Instruction is built with a perspective of investigation, problem solving, and finding not only the right solutions, but why the answers are right. Practice, feedback, remediation, and more practice and feedback until a task is mastered are keys to progression toward an objective. Using formative evaluation, the instruction is revised and evaluated iteratively until both the Instructional Design firm and the client are satisfied with the result.

The Question Of ROI

The ROI for the Instructional Design firm is measured in billable hours with a predetermined budget governing the number of objectives tackled. If more instruction than the budget allows needs to be covered, the budget can be raised, or, if not feasible, instruction will be in smaller stand-alone modules each covering less objectives. The ROI for the client is based on the success of learning and retention; far more complex and nuanced concepts than a learner signing off on completion. It will take longer to calculate this sort of ROI than merely crunching test result numbers.

The Results And Challenges

It’s worth the effort and expense to plan for building elements meant to engage and not repel.

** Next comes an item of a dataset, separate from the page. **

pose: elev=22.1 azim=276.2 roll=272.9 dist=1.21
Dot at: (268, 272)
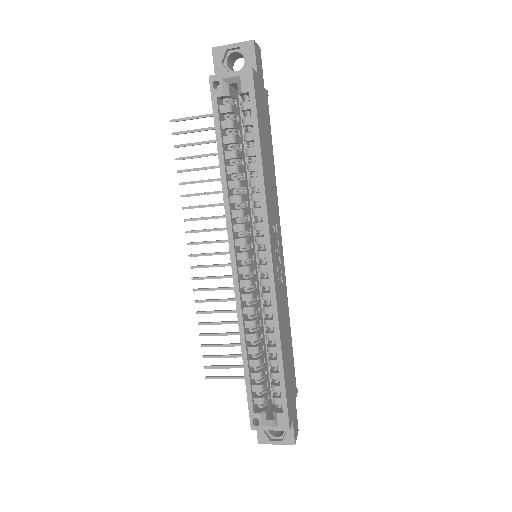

Engaging and relevant instruction will have a much better chance of being remembered and transferred than an electronic version of a lecture with a few questions.

Success of a well-crafted post-test will measure short term learning, and, if a second differently constructed post-test can be administered a few weeks later, that would measure retention. This is not cheap nor easy, but the potential of retention through practice according to the Learning Pyramid averages 75% while teaching it to others can achieve 90% retention. Both can be built into simulation in the design.

Full blown professionally designed, voiced, structured, engaging, and creative eLearning production is costly and complex. But, if deep learning and transfer from short to long-term memory is critical, the creation of this type of eLearning is the best way a client can be assured of a real ROI.

So when you hear that it’s too expensive to hire a professional eLearning voice talent or clip-art is fine, just remember that you get what you pay for and run the risk of losing your training investment and any potential for ROI.